On Thursday the Executive called a mini-economic summit, but it smacked of rearranging deck chairs on the Titanic.
Danny Kennedy, Minister for Regional Development, was dispatched with a mission to look again at town centre parking charges in the hope that a reduction could increase town centre footfall. Peter Robinson, the First Minister, is yet again asking for a meeting with David Cameron, and an economic summit is planned for October. It is a start.
For Theresa Villiers, who had only visited Northern Ireland once before being appointed Secretary of State, it was a baptism of fire. Her meetings this week will have left her in little doubt that the one policy which unites all the Executive parties is the devolution of corporation tax, though they cavil at the price.
A Eurosceptic right winger, she was predicted to have little sympathy for the idea, but who could judge when her main concern up to now was London’s Crossrail project?
Irwin Armstrong, the local Tory leader who briefed her on Wednesday night, and Peter Robinson, who took a break from his mini summit to meet her yesterday morning, were pleased to find her responsive to the idea.
“Peter found her positive on the idea; we’ll see where it leads,” said a DUP insider. Mr Armstrong added: “She left me convinced she will press as hard on this as Owen,” (Paterson her predecessor). Even a cut in corporation tax would not have stopped Caterpillar from switching some production.
To compete with the Chinese we need to be as quick and as flexible as they are. And we need to build local businesses with roots here like FG Wilson, the local family firm which Caterpillar bought out in 1999.
That is a challenge for both the private and public sectors.
Dismayed, scared and livid
Outside gates of the plant, staff tell of their uncertainty and resignation
By Clare Weir
Welcome to FG Wilson— Generating new ideas every day” is the digital display which welcomes visitors to its headquarters.

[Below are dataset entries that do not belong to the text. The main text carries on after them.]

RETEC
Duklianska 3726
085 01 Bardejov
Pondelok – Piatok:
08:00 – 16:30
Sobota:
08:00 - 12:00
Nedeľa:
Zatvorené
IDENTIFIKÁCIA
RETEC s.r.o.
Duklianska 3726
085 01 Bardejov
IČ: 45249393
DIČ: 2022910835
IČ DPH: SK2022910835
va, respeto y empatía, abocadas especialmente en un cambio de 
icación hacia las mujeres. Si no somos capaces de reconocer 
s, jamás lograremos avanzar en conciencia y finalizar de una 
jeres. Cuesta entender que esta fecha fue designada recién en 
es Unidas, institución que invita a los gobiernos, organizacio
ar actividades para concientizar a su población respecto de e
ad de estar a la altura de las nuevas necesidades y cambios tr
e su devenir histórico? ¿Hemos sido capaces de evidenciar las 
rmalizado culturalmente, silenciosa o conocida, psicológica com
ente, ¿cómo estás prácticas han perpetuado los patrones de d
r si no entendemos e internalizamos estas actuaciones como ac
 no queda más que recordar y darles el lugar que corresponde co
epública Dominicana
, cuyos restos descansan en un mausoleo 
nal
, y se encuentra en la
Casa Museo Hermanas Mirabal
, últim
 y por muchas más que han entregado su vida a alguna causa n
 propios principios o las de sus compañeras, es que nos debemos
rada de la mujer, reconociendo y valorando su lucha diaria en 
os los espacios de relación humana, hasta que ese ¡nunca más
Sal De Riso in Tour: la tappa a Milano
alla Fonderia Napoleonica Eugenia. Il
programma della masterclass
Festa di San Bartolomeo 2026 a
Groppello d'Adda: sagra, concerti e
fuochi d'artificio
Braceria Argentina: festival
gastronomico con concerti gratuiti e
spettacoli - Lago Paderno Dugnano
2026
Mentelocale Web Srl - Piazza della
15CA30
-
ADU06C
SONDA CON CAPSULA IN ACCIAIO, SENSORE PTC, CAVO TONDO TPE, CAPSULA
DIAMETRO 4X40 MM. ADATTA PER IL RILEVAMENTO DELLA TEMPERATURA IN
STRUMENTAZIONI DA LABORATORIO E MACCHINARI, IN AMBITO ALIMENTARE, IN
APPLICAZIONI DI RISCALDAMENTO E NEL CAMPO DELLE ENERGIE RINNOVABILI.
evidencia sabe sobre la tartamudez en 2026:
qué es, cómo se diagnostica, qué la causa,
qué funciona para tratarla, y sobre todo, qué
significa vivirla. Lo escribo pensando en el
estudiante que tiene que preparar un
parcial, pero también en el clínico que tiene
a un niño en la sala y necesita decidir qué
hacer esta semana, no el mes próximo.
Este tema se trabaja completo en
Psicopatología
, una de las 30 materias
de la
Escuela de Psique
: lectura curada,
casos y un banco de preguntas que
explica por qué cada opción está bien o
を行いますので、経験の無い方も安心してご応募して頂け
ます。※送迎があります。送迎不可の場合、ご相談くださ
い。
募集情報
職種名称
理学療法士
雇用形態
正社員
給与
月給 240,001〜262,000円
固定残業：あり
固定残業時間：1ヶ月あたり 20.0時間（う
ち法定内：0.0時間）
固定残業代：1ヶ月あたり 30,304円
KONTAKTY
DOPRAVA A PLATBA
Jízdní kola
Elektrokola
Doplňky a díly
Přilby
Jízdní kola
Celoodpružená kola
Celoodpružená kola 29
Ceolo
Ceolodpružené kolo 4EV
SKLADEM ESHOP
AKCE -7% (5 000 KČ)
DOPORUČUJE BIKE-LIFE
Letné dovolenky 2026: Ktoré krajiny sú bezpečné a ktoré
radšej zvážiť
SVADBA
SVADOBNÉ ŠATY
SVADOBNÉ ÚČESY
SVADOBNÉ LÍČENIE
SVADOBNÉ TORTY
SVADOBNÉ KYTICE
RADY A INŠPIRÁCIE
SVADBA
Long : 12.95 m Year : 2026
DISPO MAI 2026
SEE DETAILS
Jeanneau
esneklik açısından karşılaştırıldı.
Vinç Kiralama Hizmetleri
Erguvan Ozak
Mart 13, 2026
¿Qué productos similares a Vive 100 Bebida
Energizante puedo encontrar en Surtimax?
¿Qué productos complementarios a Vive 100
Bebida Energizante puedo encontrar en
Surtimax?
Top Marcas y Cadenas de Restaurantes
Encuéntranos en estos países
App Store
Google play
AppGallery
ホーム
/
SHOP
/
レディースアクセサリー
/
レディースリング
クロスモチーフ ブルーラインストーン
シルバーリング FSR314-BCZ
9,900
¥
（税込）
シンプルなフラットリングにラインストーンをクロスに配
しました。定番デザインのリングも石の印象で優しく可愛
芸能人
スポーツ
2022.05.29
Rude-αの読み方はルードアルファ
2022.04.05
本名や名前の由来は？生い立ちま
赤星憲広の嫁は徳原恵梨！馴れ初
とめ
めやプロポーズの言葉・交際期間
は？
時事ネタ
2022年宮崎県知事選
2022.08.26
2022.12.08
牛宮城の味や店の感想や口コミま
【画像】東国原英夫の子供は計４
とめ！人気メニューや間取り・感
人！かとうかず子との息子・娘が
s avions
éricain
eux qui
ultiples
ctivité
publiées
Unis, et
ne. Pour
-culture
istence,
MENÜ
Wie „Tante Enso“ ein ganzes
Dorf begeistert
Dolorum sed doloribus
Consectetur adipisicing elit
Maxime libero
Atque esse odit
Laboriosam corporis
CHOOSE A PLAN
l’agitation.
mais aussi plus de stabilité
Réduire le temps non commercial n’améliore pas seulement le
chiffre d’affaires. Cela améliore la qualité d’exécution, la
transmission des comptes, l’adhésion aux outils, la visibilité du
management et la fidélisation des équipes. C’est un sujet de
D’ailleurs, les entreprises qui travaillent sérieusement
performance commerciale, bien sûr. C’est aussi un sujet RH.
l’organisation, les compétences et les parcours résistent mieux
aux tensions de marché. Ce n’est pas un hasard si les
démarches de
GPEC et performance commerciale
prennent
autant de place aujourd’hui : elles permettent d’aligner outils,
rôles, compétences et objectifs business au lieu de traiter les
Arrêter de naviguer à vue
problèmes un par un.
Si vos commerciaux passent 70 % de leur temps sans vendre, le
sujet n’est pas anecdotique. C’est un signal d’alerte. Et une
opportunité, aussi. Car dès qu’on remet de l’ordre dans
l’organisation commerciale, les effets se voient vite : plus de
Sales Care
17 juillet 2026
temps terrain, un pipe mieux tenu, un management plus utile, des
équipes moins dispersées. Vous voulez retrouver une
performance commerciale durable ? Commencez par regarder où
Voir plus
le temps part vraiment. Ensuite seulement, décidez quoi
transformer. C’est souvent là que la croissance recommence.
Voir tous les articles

However, yesterday’s new idea — to axe hundreds of jobs — was not a big hit with workers or residents of Larne.
There was a mood of doomed resignation at the gargantuan plant — the biggest of FG Wilson’s four plants in Northern Ireland – as well as a sense of fear amongst the workers.
There was also an air of uncertainty as none of the staff know yet whether they will be the ones facing the axe.
Even union shop stewards were shy to identify themselves, leaving Unite regional secretary Jimmy Kelly — clearly livid — to face the media.
The mood was not a comfortable one.
Reporters gathered at the gates were pushed back to the main road by security staff.
As Larne's mayor Gerardine Mulvenna and Alliance MLA Stewart Dixon addressed the cameras, the workers began to emerge from the gates.
No one coming from the factory wanted to give their names and when asked whether they had been told not to talk to the media, many workers heading for their lunch break gave a curt nod.
At the nearby complex of shops — a chippy, a Chinese takeaway, an off licence and a convenience store, staff also spoke grimly about the knock-on effects.
In the forecourt, blue-sweater wearing workers, some still in high-visibility jackets, made phone calls home to concerned relatives.
Outside the Spar, two workers slumped on a display of bags of coal, glumly poking around at a polystyrene container of chips while they discussed what their next move could be.
“It’s a real bombshell coming just weeks before Christmas,” said one worker, who did not wish to be named.
“We knew there was bad news coming but nothing like this.
“People have families to think of and they don’t know what is going to happen.
“We have been told the firm is looking for voluntary redundancies first but no one really knows if their job is safe or not.”
Another worker said: “People don’t want to speak out, they don’t want to put their jobs at any further risk.
“A lot of my team already know that they are going because they are agency workers, but the rest of us have been left in limbo.”
“It’s grim,” said another, referencing the mood on the shop floor. “People are very worried. There are few enough jobs as it is out there.”